The man standing in front of us was the personification of fallen and unvanquished dignity, of reluctant mendicancy. The full beard, yet the head respectfully hatless, the stoop due to the weight of years and misfortune, that could yet spring back erect in long-forgotten flashes of a regal past. He spoke to us in proud and nostalgic Castilian:

“Forgive the intrusion, little masters,” a flattering appraisal of our age despite Garcia’s prematurely white hair and my other timely and less becoming signs: “but I heard you speak our language and was certain that you would help a poor old compatriot with a few coins to fill this bota.” He patted an object he carried under his arm and which in the imperfect light I had taken for his hat held deferentially in this fashion.

“Is that a wineskin?” Garcia exclaimed: “I have not seen one for I don’t know how long.”

“That it is, sir, and it has accompanied me in my peregrinations all the way from Spain. It is thirsty now and as empty as a wretched mother’s breast. Will you gentlemen help to fill it up, so that I may have a drink to your health?”

His frankness in asking, as we say, for vices was disarming and I began to reach for my pocket, but Garcia stopped me. This honor would be his. I gave him a dissuading nudge which went unheeded and then to my surprise and consternation, he brought out a ten dollar bill. I nudged like a pneumatic drill, but Garcia was pachydermia

“Look: I have no change. If you can go and change this someplace in the neighborhood, I shall be glad to contribute.”

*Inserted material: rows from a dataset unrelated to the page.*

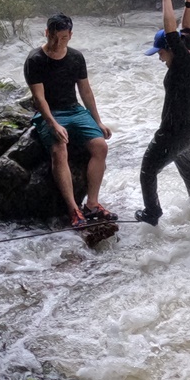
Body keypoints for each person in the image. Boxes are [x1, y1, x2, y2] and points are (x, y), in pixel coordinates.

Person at [23, 13, 114, 228]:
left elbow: (85, 91)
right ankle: (74, 209)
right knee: (59, 149)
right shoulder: (35, 60)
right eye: (53, 37)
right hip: (50, 113)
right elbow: (39, 98)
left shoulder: (76, 57)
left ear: (70, 36)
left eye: (63, 38)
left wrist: (97, 121)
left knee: (100, 146)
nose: (57, 42)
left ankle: (92, 204)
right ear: (46, 33)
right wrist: (53, 124)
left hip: (75, 110)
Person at [135, 0, 190, 227]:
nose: (159, 58)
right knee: (188, 168)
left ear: (171, 50)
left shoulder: (182, 64)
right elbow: (186, 30)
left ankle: (152, 214)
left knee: (148, 171)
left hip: (174, 133)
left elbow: (172, 32)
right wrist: (189, 0)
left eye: (160, 52)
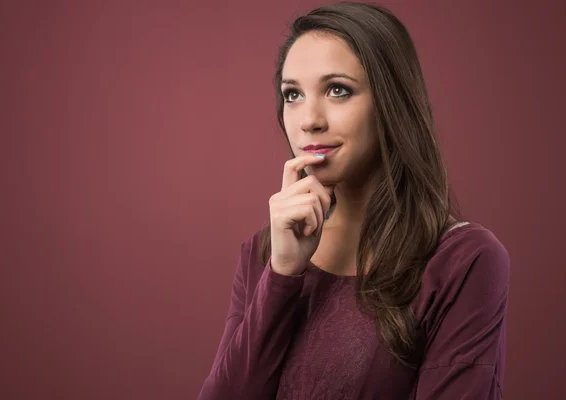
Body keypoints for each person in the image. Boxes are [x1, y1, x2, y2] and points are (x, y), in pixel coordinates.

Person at [198, 2, 510, 399]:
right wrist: (282, 275)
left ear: (390, 102)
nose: (309, 119)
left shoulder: (464, 261)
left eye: (337, 90)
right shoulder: (265, 252)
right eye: (292, 94)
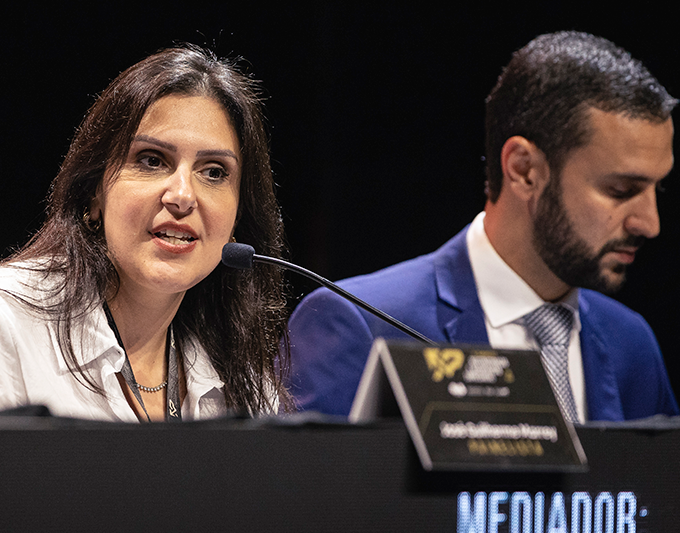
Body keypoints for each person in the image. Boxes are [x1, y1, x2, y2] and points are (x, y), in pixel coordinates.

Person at [0, 45, 291, 422]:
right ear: (94, 194)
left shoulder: (245, 386)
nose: (182, 196)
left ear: (237, 218)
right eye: (151, 160)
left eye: (214, 172)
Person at [288, 31, 678, 422]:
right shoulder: (361, 324)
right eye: (621, 190)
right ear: (524, 170)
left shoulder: (631, 344)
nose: (650, 223)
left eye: (657, 188)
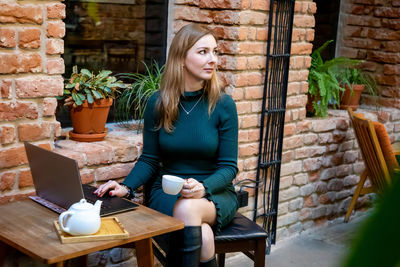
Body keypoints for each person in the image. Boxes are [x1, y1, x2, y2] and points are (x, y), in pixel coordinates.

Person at [94, 23, 239, 267]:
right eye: (203, 52)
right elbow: (150, 159)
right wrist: (126, 187)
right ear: (181, 58)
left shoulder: (223, 104)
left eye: (215, 52)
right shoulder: (158, 103)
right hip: (168, 192)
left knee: (188, 209)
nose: (212, 59)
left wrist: (203, 187)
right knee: (203, 235)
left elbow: (229, 167)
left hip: (213, 193)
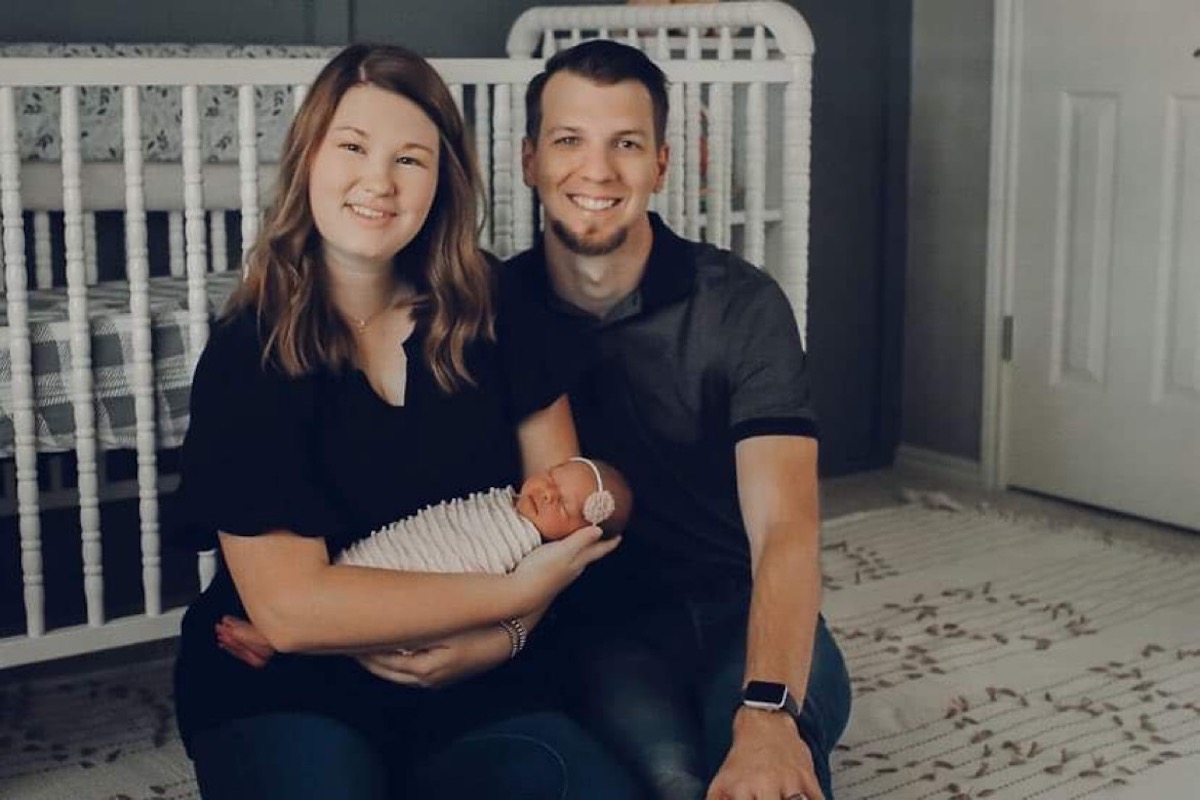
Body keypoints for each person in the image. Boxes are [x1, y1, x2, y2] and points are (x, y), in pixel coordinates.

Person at [172, 42, 641, 800]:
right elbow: (291, 613)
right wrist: (512, 603)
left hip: (478, 671)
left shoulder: (499, 305)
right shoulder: (249, 352)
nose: (379, 183)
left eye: (411, 160)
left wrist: (501, 642)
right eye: (353, 147)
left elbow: (564, 525)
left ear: (442, 182)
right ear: (309, 160)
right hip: (289, 681)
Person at [505, 40, 853, 800]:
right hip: (602, 630)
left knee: (772, 774)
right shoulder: (491, 311)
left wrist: (766, 712)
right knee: (676, 779)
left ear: (661, 163)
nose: (596, 171)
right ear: (529, 158)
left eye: (625, 144)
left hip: (742, 607)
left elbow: (786, 529)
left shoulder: (741, 303)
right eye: (569, 141)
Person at [213, 456, 631, 669]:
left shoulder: (529, 551)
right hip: (400, 550)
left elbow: (474, 574)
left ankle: (282, 645)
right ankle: (290, 631)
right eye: (552, 478)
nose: (547, 493)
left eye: (565, 504)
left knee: (378, 624)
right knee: (349, 583)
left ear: (581, 535)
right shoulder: (503, 501)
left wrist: (510, 628)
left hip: (434, 587)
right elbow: (442, 524)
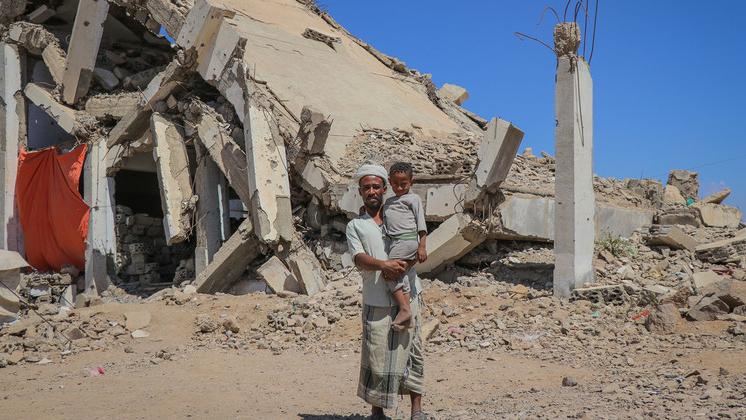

The beggar took the bill and stood more erect: “Thank you, little master. I know a place nearby where I can get this bota filled up for very little and I will bring you the change right back. I knew you would not let a compatriot down,” and with this he walked away and disappeared around some bushes.

I knew this was Garcia’s last money in this world. Either he was going to follow my advice and bring about a reconciliation with his landlady that same night, or else he wanted to go back to washing dishes sooner than necessary, because I was certain that this would be the last he would ever see of that bill. Undoubtedly we had drunk too much arrack.